Ratusan warga Israel berunjuk rasa di Tel Aviv pada 2 Agustus 2025 dalam menyerukan diakhirinya perang di Gaza. (Anadolu Agency)
Willy Haryono • 6 October 2025 15:02
Gaza: Dua tahun setelah perang Gaza dimulai, kecaman dunia terhadap serangan Israel terus meningkat, bahkan di dalam negeri Israel itu sendiri. Pada Jumat pagi yang terik di bulan September, puluhan warga Israel mendatangi pagar perbatasan Gaza. Mereka bukan tentara, melainkan aktivis yang menentang pengepungan terhadap wilayah tersebut.
Para demonstran menyerukan sanksi internasional terhadap Israel dan menuntut diakhirinya “genosida dan rezim apartheid Zionis.”
“Kami tahu pemerintah tak akan berhenti, jadi kami meminta dunia memboikot kami, sesederhana itu,” ujar aktivis Sapir Sluzker Amran kepada CNN, Minggu, 5 Oktober 2025.
Namun hanya beberapa kilometer dari lokasi unjuk rasa, kontras pandangan terlihat jelas. Di kota perbatasan Sderot, sejumlah warga menikmati pemandangan kehancuran Gaza dari menara pandang, bahkan menjadikannya tontonan.
“Saat melihat bangunan di Gaza masih berdiri, saya marah. Saya ingin Israel melanjutkan sampai semuanya rata,” kata Rafael Hemo, warga Sderot.
Bagi banyak warga Israel, tragedi 7 Oktober 2023 yang menewaskan 1.200 orang dianggap sebagai “9/11 versi Israel,” luka nasional yang belum sembuh.
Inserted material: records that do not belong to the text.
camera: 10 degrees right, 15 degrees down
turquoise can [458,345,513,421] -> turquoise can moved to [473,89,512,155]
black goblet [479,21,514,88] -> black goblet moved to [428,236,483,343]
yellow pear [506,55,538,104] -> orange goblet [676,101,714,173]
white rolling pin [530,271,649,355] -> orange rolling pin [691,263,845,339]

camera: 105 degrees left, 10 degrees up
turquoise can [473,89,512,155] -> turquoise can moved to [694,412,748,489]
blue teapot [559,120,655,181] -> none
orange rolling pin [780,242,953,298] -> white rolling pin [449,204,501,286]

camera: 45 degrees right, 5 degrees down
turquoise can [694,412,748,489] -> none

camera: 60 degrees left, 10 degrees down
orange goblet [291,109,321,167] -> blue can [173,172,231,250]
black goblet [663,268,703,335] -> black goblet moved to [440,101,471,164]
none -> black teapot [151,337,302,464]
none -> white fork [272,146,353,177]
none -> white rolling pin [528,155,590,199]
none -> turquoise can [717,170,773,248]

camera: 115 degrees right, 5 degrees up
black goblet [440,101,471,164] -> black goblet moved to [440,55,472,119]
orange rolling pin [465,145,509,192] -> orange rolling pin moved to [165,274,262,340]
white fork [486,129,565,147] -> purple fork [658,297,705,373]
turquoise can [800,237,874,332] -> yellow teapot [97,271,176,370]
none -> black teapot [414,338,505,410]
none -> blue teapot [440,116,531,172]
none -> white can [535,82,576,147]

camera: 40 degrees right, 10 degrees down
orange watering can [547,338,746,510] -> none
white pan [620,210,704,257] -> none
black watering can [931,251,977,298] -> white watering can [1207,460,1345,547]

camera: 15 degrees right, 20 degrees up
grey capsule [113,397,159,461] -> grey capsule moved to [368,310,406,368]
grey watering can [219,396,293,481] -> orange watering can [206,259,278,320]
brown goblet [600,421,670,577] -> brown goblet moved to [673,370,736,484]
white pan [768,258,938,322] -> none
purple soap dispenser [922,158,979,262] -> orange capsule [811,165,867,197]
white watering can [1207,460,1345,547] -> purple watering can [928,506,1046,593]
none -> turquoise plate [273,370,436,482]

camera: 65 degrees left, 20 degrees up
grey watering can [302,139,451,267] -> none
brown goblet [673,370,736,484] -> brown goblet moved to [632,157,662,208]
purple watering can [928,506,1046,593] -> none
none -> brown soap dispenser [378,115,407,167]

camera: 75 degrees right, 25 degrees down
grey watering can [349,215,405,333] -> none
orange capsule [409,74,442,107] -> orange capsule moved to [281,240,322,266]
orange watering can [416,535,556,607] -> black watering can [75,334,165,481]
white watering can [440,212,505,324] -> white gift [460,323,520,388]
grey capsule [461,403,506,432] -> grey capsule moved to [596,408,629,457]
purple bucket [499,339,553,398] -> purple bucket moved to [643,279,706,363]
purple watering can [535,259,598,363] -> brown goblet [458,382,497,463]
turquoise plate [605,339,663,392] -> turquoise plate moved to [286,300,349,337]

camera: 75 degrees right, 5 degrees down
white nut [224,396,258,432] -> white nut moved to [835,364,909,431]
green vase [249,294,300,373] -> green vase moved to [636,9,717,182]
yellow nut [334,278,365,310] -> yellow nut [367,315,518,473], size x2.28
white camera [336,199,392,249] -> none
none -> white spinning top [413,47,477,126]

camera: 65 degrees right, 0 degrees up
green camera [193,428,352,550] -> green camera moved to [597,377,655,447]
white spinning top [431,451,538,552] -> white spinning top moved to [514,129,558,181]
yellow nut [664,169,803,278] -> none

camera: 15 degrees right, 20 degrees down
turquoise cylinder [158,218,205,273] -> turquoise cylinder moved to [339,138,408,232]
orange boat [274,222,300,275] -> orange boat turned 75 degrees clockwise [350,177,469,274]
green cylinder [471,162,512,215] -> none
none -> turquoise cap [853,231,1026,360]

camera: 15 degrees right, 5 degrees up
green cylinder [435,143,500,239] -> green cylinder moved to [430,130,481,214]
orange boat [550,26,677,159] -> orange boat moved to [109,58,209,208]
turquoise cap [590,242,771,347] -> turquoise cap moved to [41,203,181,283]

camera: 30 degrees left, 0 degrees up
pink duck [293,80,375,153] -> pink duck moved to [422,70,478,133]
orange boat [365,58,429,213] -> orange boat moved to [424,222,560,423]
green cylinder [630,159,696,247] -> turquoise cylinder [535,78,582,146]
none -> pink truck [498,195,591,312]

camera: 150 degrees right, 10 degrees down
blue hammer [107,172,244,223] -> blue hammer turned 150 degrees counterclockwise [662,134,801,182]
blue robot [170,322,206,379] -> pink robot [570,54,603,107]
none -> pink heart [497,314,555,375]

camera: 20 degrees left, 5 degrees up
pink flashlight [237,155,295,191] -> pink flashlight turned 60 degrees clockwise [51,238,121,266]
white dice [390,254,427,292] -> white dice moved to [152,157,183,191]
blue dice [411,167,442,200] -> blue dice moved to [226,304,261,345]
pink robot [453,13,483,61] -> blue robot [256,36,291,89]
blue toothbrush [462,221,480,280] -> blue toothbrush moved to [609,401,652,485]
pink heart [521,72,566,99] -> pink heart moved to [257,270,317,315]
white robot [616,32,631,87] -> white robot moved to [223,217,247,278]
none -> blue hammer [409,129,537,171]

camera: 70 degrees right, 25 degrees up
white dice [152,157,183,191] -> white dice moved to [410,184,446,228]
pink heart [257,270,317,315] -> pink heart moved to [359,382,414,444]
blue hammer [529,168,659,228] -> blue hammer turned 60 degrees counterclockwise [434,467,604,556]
Meski ratusan ribu warga Israel turun ke jalan setiap Sabtu untuk menuntut diakhirinya perang, fokus utama mereka tetap pada pembebasan 48 sandera yang tersisa di Gaza, sementara isu kemanusiaan warga Palestina jarang diangkat.
Survei Universitas Ibrani Yerusalem menunjukkan 62 persen warga Israel percaya “tidak ada warga sipil tak bersalah di Gaza.”
Peneliti media Ayala Panievsky menyebut media arus utama Israel turut memperkuat narasi tersebut dengan “menghapus kemanusiaan warga Palestina dari layar.” Ia menemukan hanya 3% liputan perang menampilkan penderitaan warga Gaza.
“Yang ditayangkan hanyalah tentara kita. Penderitaan warga Gaza disensor,” kata Panievsky.